Видя, что Максим занялся резной лошадкой, Зигмунд быстро вышел из вагона, чтобы сократить затянувшееся прощанье, столь болезненное для него и для всех. Душа его разрывалась, и он знал, что Урсула тоже с трудом сдерживает слезы. Она вышла вслед за ним из вагона; они стояли на перроне и разговаривали.

Максим прижался носом к стеклу и глядел на родителей. Но ему не было слышно, о чем они говорили, и потому он вернулся к своей деревянной лошадке и сидел, постукивая пятками по основанию дивана, пока Тедди не сказала ему строго, чтобы прекратил, и он сразу послушался.

Несмотря на шум и толчею на перроне, Урсула говорила очень спокойно и негромко, не желая быть услышанной посторонними.

– Я согласна наперекор себе, – призналась она, держа Зигмунда за руку. – Ненавижу оставлять тебя одного. Нам надо было ехать всем вместе. Зиги, ну пожалуйста, давай, пока не поздно, снимем с поезда Максима и Тедди.

– Ни в коем случае, – возразил он тихо, но твердо. – Я тебе сказал, я не хочу, чтобы вы тут сидели до конца месяца. Будет гораздо лучше, если мы станем уезжать по двое, по трое – не так заметно. Это во-первых. Через десять дней к вам в Париже присоединятся Хеди, Зигрид и Томас, а потом за ними и я с мамой.

– Да, Зиги, я знаю. Но для меня это невыносимо, правду тебе говорю. Я так волнуюсь за тебя. Всякое может случиться, – прошептала она.

– Случиться ничего не должно. Я хочу, чтобы ты с Максимом уехала из Берлина. Мне будет намного легче дышать, если я буду знать, что вы в безопасности.

Паровоз дал громкий гудок, выбрасывая клубы пара, окутавшие их, и дежурный с красным флажком, торопливо проходя по перрону, тоже засвистел в свой свисток.
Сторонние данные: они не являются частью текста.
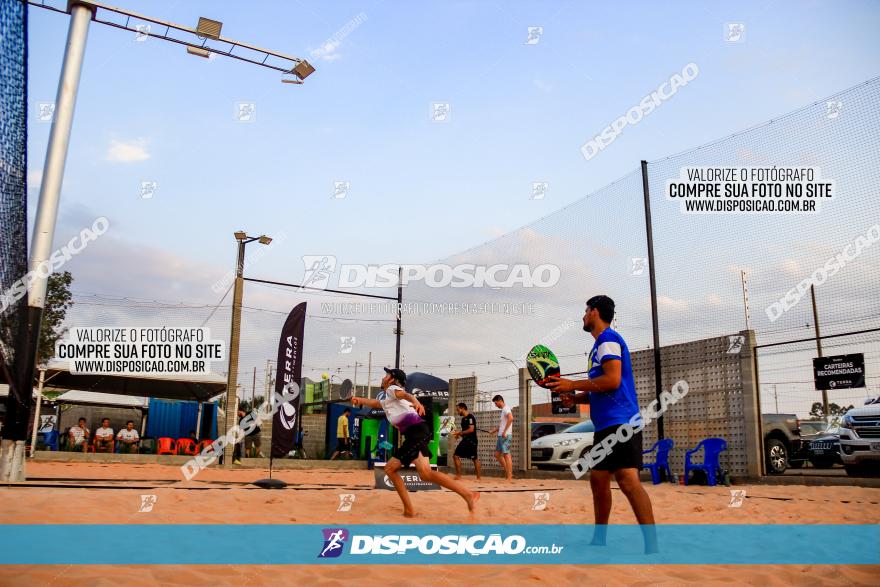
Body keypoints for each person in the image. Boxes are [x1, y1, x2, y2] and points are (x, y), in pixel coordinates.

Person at [546, 295, 657, 553]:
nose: (583, 316)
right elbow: (601, 387)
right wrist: (577, 397)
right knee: (598, 480)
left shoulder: (608, 340)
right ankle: (599, 539)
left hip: (622, 422)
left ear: (594, 311)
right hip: (606, 424)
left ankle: (652, 545)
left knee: (628, 480)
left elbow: (613, 380)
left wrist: (573, 384)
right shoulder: (599, 346)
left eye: (585, 311)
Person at [351, 367, 479, 517]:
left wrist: (416, 401)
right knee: (425, 474)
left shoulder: (393, 389)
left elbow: (406, 395)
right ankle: (468, 495)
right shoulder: (388, 400)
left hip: (415, 433)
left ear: (392, 379)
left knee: (390, 469)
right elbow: (376, 403)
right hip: (417, 433)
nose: (384, 377)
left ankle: (409, 510)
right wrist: (358, 400)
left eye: (387, 375)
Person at [452, 402, 481, 480]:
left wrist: (460, 432)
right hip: (465, 440)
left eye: (458, 410)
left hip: (472, 441)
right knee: (456, 456)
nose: (457, 412)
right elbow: (465, 431)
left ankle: (478, 477)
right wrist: (458, 435)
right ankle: (459, 475)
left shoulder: (470, 417)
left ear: (463, 408)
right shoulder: (463, 419)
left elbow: (471, 429)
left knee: (474, 458)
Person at [492, 395, 514, 480]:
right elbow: (501, 425)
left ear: (499, 400)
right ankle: (508, 472)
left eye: (495, 403)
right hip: (501, 435)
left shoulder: (506, 408)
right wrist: (494, 431)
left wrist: (504, 432)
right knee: (497, 455)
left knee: (506, 455)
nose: (495, 405)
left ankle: (509, 476)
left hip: (505, 435)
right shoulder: (503, 410)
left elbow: (511, 418)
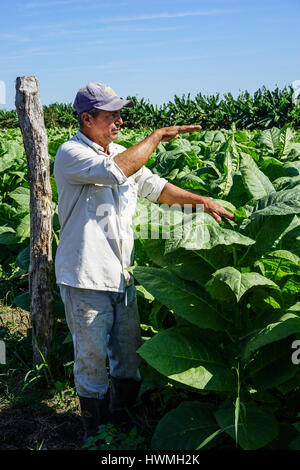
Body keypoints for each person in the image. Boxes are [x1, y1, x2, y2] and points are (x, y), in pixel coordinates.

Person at [54, 82, 234, 443]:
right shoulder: (71, 153)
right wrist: (156, 136)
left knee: (129, 360)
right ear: (87, 119)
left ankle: (122, 422)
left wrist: (203, 201)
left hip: (121, 276)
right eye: (111, 115)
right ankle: (95, 434)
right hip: (85, 277)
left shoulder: (121, 151)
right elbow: (114, 171)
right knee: (91, 362)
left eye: (120, 114)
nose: (119, 121)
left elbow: (157, 187)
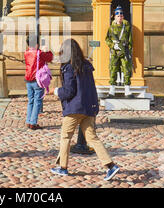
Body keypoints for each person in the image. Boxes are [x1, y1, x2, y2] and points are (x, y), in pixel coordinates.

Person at [49, 39, 120, 180]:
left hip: (75, 109)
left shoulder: (69, 68)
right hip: (89, 107)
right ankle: (111, 166)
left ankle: (63, 167)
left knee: (65, 137)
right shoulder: (86, 65)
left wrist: (56, 91)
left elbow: (69, 91)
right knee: (92, 138)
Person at [24, 34, 53, 130]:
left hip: (28, 80)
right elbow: (50, 58)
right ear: (37, 44)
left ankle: (28, 121)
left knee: (30, 101)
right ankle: (33, 122)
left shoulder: (26, 53)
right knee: (37, 101)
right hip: (37, 80)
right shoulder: (39, 53)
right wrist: (47, 50)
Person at [105, 5, 133, 97]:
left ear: (123, 17)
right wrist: (113, 45)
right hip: (115, 52)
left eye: (121, 15)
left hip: (124, 51)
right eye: (118, 16)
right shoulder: (111, 28)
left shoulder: (127, 27)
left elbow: (130, 40)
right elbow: (107, 39)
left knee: (126, 69)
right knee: (113, 69)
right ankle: (112, 90)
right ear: (115, 16)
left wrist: (129, 51)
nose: (119, 17)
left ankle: (127, 90)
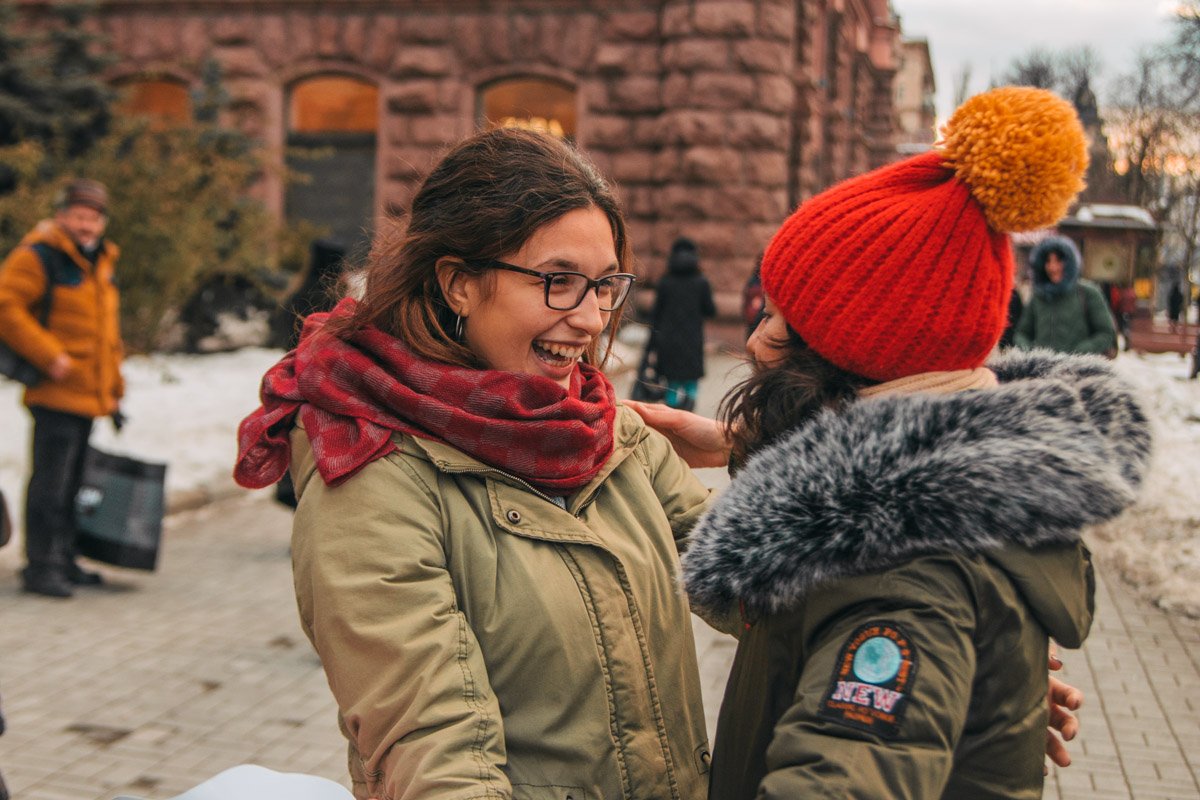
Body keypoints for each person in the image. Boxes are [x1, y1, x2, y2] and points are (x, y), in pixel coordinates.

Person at [629, 87, 1150, 798]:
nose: (753, 342)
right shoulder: (919, 504)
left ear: (856, 357)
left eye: (782, 322)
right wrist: (717, 450)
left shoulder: (903, 568)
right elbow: (796, 608)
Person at [234, 128, 721, 800]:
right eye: (557, 282)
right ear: (459, 283)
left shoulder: (609, 433)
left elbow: (766, 591)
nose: (587, 319)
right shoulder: (375, 472)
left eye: (604, 286)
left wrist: (766, 446)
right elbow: (431, 741)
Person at [0, 179, 124, 598]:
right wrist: (47, 354)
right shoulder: (38, 256)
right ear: (61, 216)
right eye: (78, 216)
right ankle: (40, 565)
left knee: (74, 482)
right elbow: (5, 306)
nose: (86, 225)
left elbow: (105, 330)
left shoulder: (99, 260)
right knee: (50, 482)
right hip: (55, 391)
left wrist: (115, 384)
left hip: (90, 392)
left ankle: (65, 558)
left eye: (93, 218)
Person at [1014, 235, 1117, 356]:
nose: (1053, 267)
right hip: (1045, 370)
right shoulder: (1038, 296)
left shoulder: (1088, 293)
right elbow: (1022, 333)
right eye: (1048, 261)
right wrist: (1030, 352)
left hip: (1080, 370)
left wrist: (1079, 352)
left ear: (1070, 263)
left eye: (1058, 260)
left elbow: (1106, 334)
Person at [650, 236, 716, 411]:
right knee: (690, 385)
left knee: (671, 383)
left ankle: (671, 423)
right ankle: (689, 417)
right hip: (692, 341)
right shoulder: (701, 282)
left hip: (669, 341)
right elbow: (710, 310)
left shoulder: (665, 282)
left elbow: (655, 314)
Поезд Берлин – Париж отбывал, и запоздалые пассажиры спешили погрузиться в последнюю минуту.

Зигмунд и Урсула тесней прижались друг к другу, он обнял и поцеловал ее.

– Я люблю тебя, Урсула.

– Я люблю тебя, Зиги, люблю всем сердцем.

Голос ее дрогнул от эмоционального напряжения.
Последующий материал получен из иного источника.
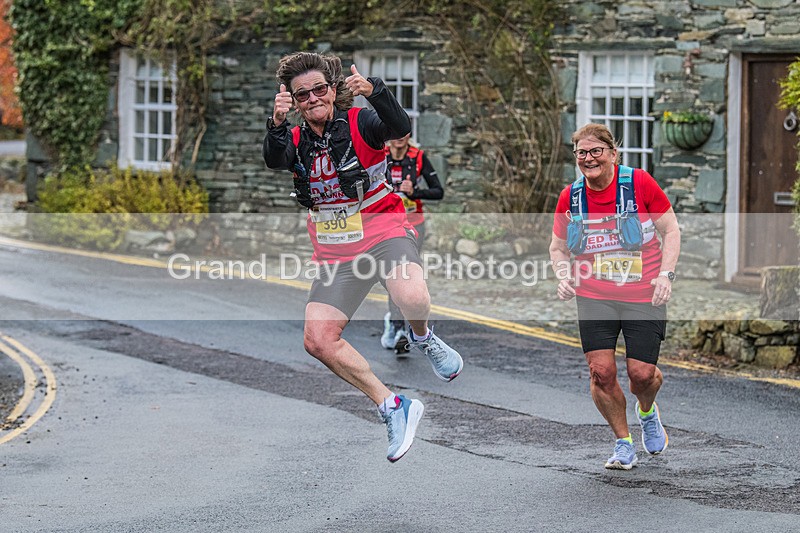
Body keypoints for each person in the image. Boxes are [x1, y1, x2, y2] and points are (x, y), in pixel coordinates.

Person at [262, 52, 463, 463]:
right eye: (303, 94)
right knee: (317, 340)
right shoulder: (296, 139)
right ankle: (393, 406)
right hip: (336, 250)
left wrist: (378, 94)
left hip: (384, 230)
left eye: (320, 89)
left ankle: (423, 336)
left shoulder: (360, 123)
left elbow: (398, 126)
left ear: (333, 90)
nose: (313, 98)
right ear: (297, 102)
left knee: (412, 298)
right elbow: (274, 159)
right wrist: (277, 124)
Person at [549, 123, 680, 470]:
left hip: (642, 294)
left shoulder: (640, 184)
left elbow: (671, 229)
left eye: (596, 151)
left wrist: (665, 275)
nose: (589, 158)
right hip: (594, 295)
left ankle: (648, 412)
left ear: (612, 154)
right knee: (601, 373)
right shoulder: (571, 197)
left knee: (642, 375)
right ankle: (623, 443)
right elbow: (558, 248)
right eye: (582, 153)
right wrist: (563, 277)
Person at [381, 134, 444, 355]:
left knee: (406, 276)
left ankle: (401, 326)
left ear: (408, 136)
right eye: (394, 133)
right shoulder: (379, 153)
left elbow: (438, 191)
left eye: (403, 134)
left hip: (413, 226)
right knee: (396, 276)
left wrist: (414, 192)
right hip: (386, 226)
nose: (399, 138)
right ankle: (398, 328)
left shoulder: (418, 157)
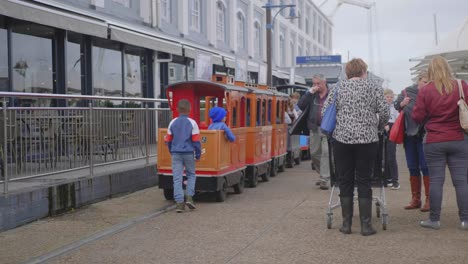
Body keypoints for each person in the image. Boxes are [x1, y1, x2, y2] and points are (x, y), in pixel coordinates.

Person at [322, 58, 389, 236]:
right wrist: (379, 126)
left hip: (342, 140)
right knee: (364, 179)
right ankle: (366, 226)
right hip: (367, 140)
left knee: (345, 179)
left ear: (348, 72)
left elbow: (325, 111)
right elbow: (384, 111)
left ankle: (346, 225)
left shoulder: (337, 88)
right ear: (363, 71)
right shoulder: (373, 87)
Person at [412, 56, 468, 230]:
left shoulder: (426, 90)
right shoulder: (461, 86)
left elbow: (417, 117)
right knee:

Зиги взял Урсулу за подбородок и повернул ее лицо к своему, заглядывая в дымчато-синие глаза жены.

– Успокойся, не надо плакать, любовь моя. Скоро я буду с тобой и с Максимом. Вся моя жизнь в нем и в тебе, и ничто не в силах разлучить нас. Во всяком случае, надолго.

– Да, – стараясь сохранить спокойствие, сказала она, стискивая его в объятиях.
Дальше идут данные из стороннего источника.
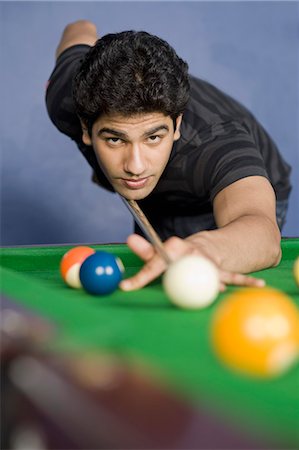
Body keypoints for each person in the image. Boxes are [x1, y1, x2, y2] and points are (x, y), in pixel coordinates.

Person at [46, 20, 292, 292]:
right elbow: (79, 28)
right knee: (159, 269)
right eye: (115, 139)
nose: (135, 166)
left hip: (227, 194)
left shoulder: (214, 141)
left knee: (195, 276)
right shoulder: (67, 98)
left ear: (176, 125)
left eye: (153, 137)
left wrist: (206, 249)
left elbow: (262, 232)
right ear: (85, 127)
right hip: (160, 194)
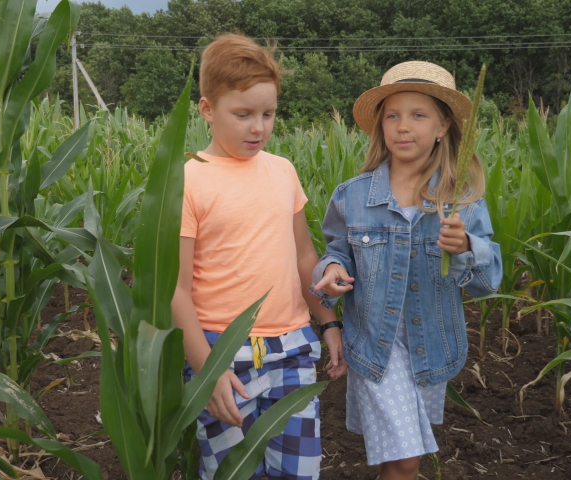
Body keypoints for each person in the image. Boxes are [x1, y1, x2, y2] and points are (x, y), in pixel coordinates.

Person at [311, 61, 503, 480]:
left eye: (418, 115)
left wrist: (468, 248)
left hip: (430, 347)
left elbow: (488, 286)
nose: (403, 126)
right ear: (380, 126)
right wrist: (331, 273)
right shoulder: (353, 196)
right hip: (375, 348)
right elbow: (336, 254)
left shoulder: (462, 202)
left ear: (442, 126)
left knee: (400, 463)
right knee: (407, 458)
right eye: (393, 115)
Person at [172, 33, 348, 480]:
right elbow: (176, 290)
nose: (258, 127)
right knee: (233, 473)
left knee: (300, 471)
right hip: (221, 355)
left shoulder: (282, 170)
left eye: (268, 114)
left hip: (291, 350)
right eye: (243, 114)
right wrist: (206, 372)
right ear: (207, 109)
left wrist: (327, 322)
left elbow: (303, 254)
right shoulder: (187, 181)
На протяжении всей своей жизни они любили друг друга, были почти неразлучно вместе за исключением нескольких школьных лет. И сейчас, расставаясь с ним, она чувствовала себя так, будто у нее удалили часть ее тела.

– Тебе лучше войти в вагон, – сказал Зиги и шепотом добавил: – И будь в поезде осторожна. Будь бдительна, дорогая. Гляди и слушай в оба, и поменьше говори с посторонними. Будь вежлива и не более. Никаких длинных разговоров.